Lead acid batteries and solar battery storage

Bank of batteries

A bank of lead-acid batteries

Lead acid batteries are the most common form of solar battery storage currently on the market.

Battle-tested, thousands of Australians have used banks of lead-acid batteries with solar electricity to remove their need to be connected to the traditional electricity grid.

The most common setup of lead acid batteries you’ll see is usually some kind of rural household installing a bank of batteries + solar panels, because it’s cheaper than paying $30,000 to get the grid extended all the way to their house.

However, some Australians who have normal access to the grid still elect to go off-grid with a big bank of lead acid batteries.
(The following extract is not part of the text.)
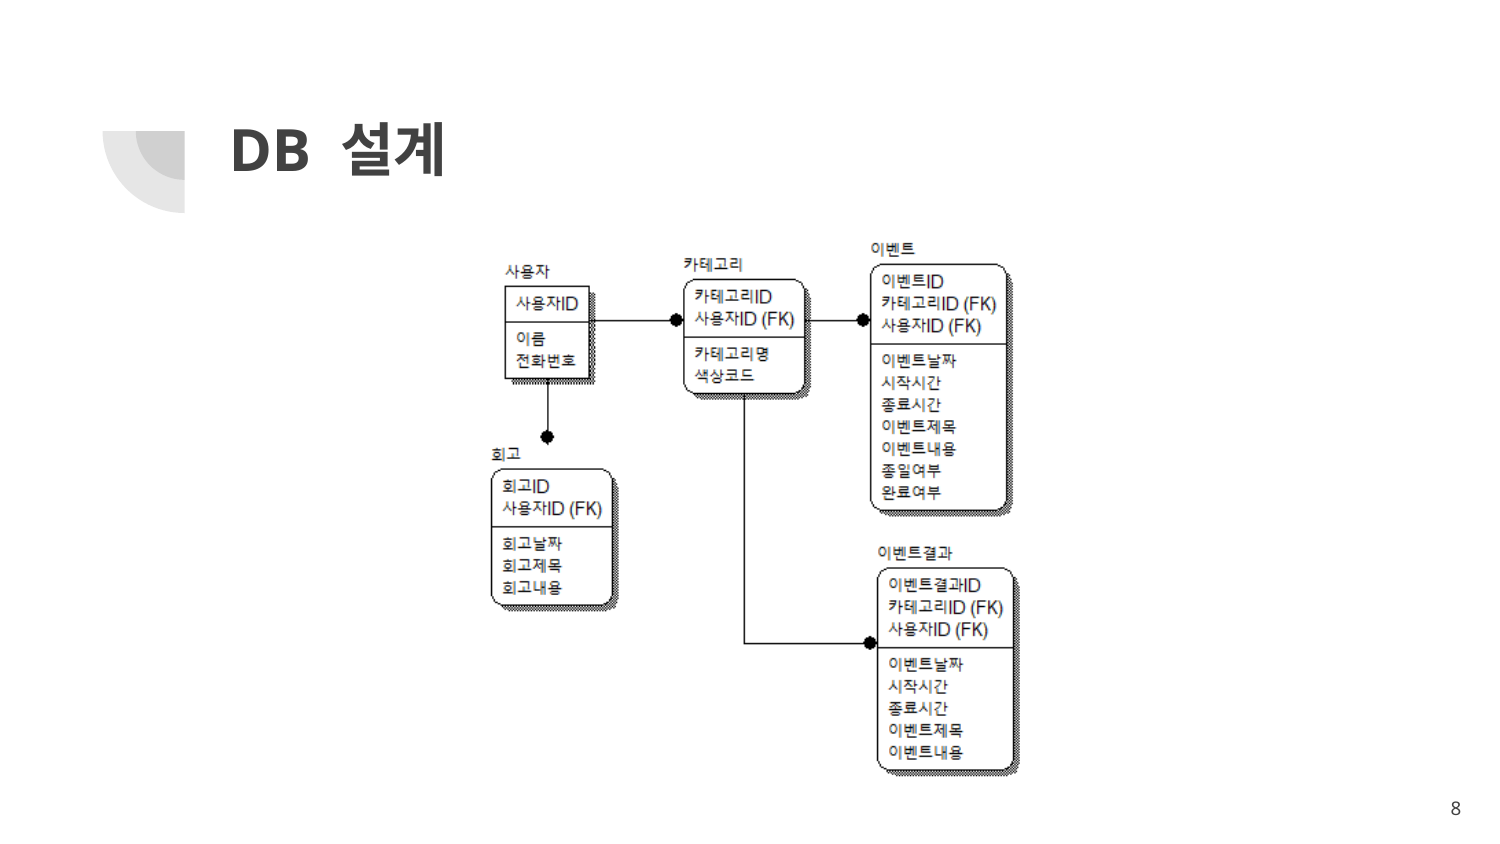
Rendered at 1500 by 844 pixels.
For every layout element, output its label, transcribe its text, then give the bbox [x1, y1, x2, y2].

picture [410, 191, 1090, 819]
slide_number ‹#› [1386, 777, 1477, 842]
title DB 설계 [213, 98, 1368, 263]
As I explain in another article about off-grid solar systems, from an economic point of view this is sheer madness for an average Aussie home. If you have a super efficient home that uses less than 5kWh per day, leaving the grid can make more sense. But for the average Australian household using more than 20kWh of electricity per day, you would need to spend $30,000-$50,000 to go off grid reliably.

Here’s some specs about lead acid battery systems:

They will give you 1000-3000 cycles at about 60% depth of discharge. In plain English: You can discharge them 60% 1000-3000 times depending on the quality (price!) of the batteries. So if you are discharging 60% every day, they’ll last 3-8 years.

BUT – these figures are usually quoted at a 20 degrees C ambient temperature. If your battery storage area gets hotter than this, the performance will be worse.

How much will a lead acid + solar setup cost?

It all depends on how many batteries you want. But the short answer is: you’ll pay double compared to a hybrid solar system.

At the time of writing, a good 3kW solar system costs about $5,000 installed. If you want to add 4kWh of usable storage to this, expect to pay about $10,000 for the complete system. 4kWh of electricity storage will get an efficient house through the night.

The average Aussie home is not that efficient unfortunately – so you may need a bigger system. A 5kW solar system without batteries will currently cost you about $8,000 installed. If you add 8kWh of usable storage, the total price would be closer to $18,000. This would get an average home through the night.

(I’ll be the first to admit that $15,000+ is a lot of money for the average Australian to find, even if they’re extremely keen on adding battery storage to their solar PV system. My recommendation is for people to wait a year or two for battery prices to drop further before they consider adding them to their homes.)

A note on the future of lead acid technology

As you might have guessed from this article, I personally believe that traditional lead acid battery technology is more or less obsolete for solar battery storage purposes. However, there is one special technology that may bring lead acid back into vogue for solar battery storage – it’s called the Ecoult Ultrabattery. We haven’t carried out a review of it as yet, but it promises to give all other forms of battery storage a run for their money, in terms of both performance and cost.